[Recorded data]
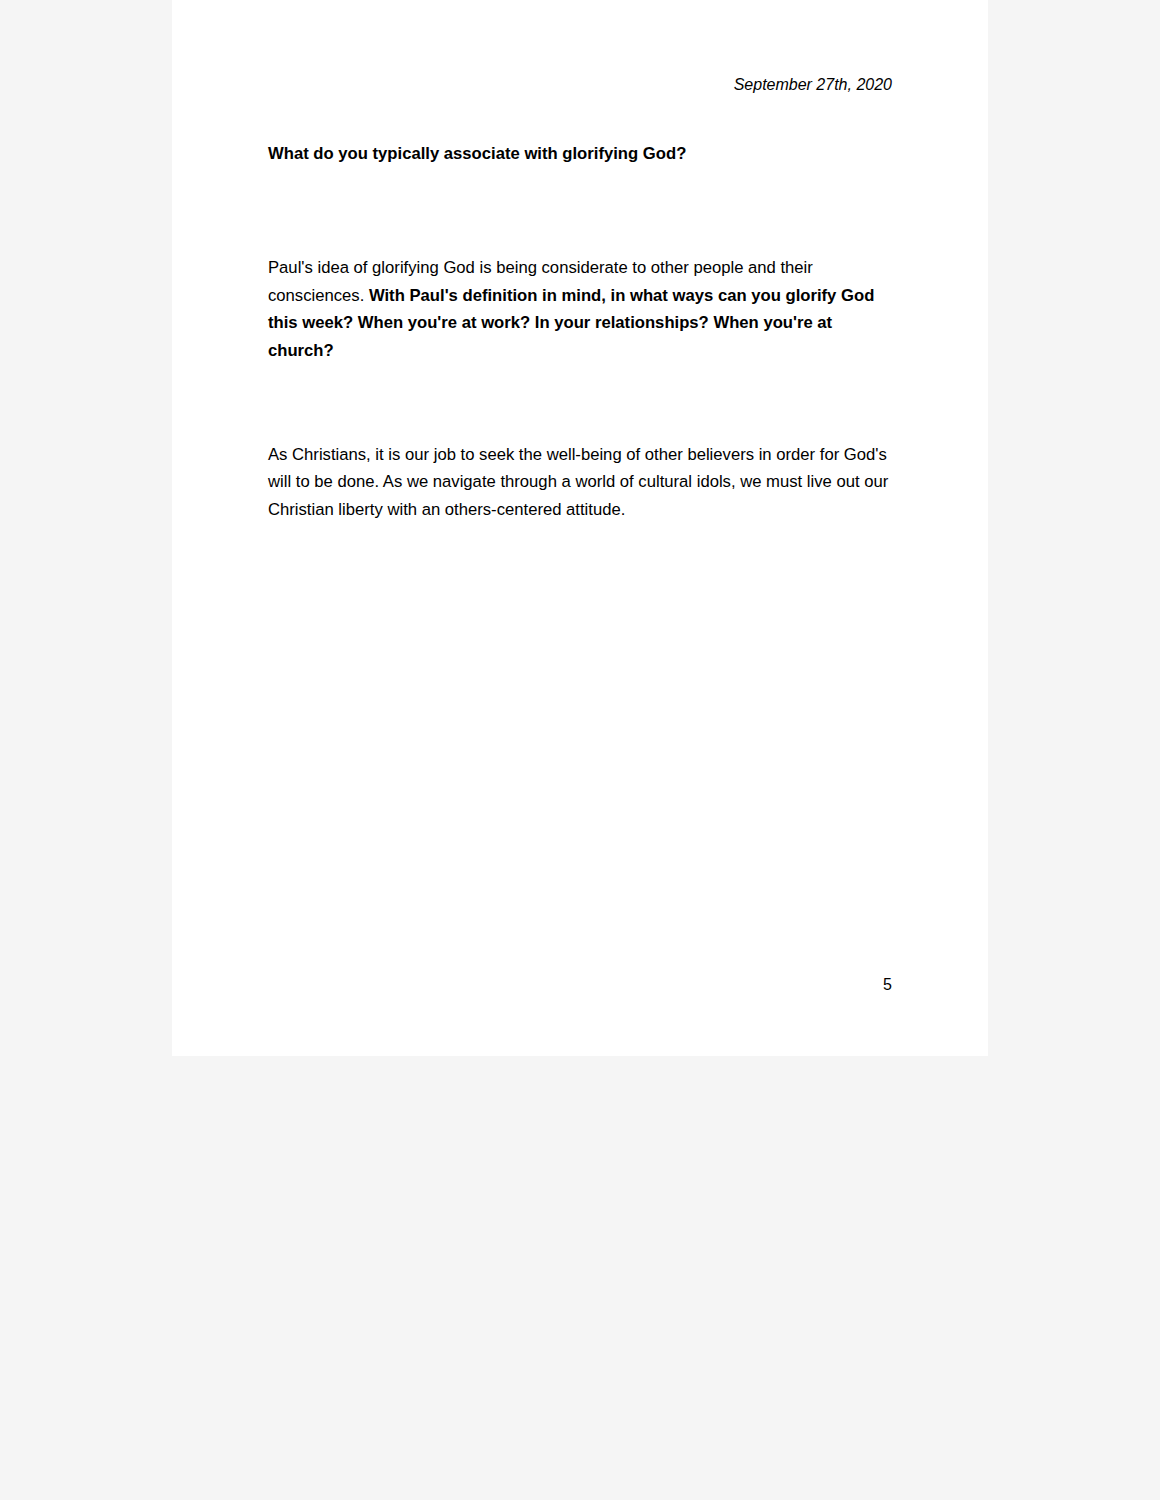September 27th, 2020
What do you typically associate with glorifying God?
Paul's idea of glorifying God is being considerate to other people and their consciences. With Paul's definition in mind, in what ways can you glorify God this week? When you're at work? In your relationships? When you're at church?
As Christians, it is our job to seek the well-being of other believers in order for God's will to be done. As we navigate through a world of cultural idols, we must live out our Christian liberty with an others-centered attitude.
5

### Activity:
Return every entry above exactly. Pictures stay out.

### Exercise response:
September 27th, 2020
What do you typically associate with glorifying God?
Paul's idea of glorifying God is being considerate to other people and their consciences. With Paul's definition in mind, in what ways can you glorify God this week? When you're at work? In your relationships? When you're at church?
As Christians, it is our job to seek the well-being of other believers in order for God's will to be done. As we navigate through a world of cultural idols, we must live out our Christian liberty with an others-centered attitude.
5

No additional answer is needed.